* **Task goal**:
In the forum thread on hobby spending below, how much does hells_fury say went to the rule book and codex?

I've been collecting since '91, and while I couldn't begin to estimate how much my SWs cost over the years, I can take a stab at the cost of every WD since then(approx €1000), about 25 Inquisitor models and bits to convert them(approx €600), close to fifty BL publications (approx €600), various painting and modelling equipment(approx €200), t-shirts of various sizes(approx €150), various new rule books as published(approx €250), models I bought just because they were cool looking, such as Meugan Ra, Tyrion and Teclis, original Calgar, Nurgle demon prince etc(approx €150)...

Shit, that's nearly three grand _without_ counting my army!:shok: I feel faint...


----------



## willem the beterthan (Dec 28, 2008)

iv spent like 110$ us i am 

i got most of my stuf discount

cadians 20 15$
cadians 20 free presant
tanith 13 15$
volstran oficers 2 4$
cimearas 25$
bits 10$ 
paints 7 $
sentanel power lifter 35$

i swaped 3 tanith for normal cadians and yoused the volstrans as sargents
i made a comand squad out of cadians and thats ware the bits came in


----------



## Djinn24 (Jan 12, 2008)

I suddenly do not feel so bad. Who here thinks that GW puts something in their pewter/plastics to make them more addictive :so_happy::scare:


----------



## Grik (Jul 28, 2008)

djinn24 said:


> I suddenly do not feel so bad. Who here thinks that GW puts something in their pewter/plastics to make them more addictive :so_happy::scare:


It's called Cocaine. It's a helluva drug!


----------



## Chaosftw (Oct 20, 2008)

I don't want to think about it... all I can say is my wife would not approve.

Chaosftw


----------



## Djinn24 (Jan 12, 2008)

Chaosftw said:


> I don't want to think about it... all I can say is my wife would not approve.
> 
> Chaosftw


Straight up QFT!


----------



## hells_fury (Apr 17, 2008)

lmao im depressed now that i know how much ive spent in 7 months

roughly $200 on paints and modeling stuff (green stuff and paints)
$120 on rule book and codex
and roughly $700 on the models building me up to rougly 1750 points and some of my stuff came of Ebay

total is roughly $1020 :shok:


----------



## chromedog (Oct 31, 2007)

All up, in 21 years in "the GW hobby", around $5-7000.

This does include side branches of 40k, such as Inquisitor, Necromunda and BFG, and also includes the current and previous 4 editions (counting ALL of RT as one edition, despite frequent additions and changes.). I'm careful where and how I get my stuff. I like to hit the 2nd hand stuff tables at tourneys - many, many great bargains (metal oop large pieces, like boxy SM dreads for less than 30% rrp).

Not so much, really. I have no great desire to purchase the FWcrack - and in any case, the wife has forbad me doing so.


----------



## Abomination (Jul 6, 2008)

About £200 on my Space Marines and £70-ish on my Tau.


----------



## Trevor Drake (Oct 25, 2008)

at current count today on my current army of orks i have spent $162, and thats for mabye half an army done sparringly. Then again, i only buy stuff that is easy and affordable, as well as i make army lists before i invest in the bulk of an army lol.

* **Information provided**:
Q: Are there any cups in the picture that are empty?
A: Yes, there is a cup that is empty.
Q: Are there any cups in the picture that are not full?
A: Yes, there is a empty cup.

* **Task response**:
$120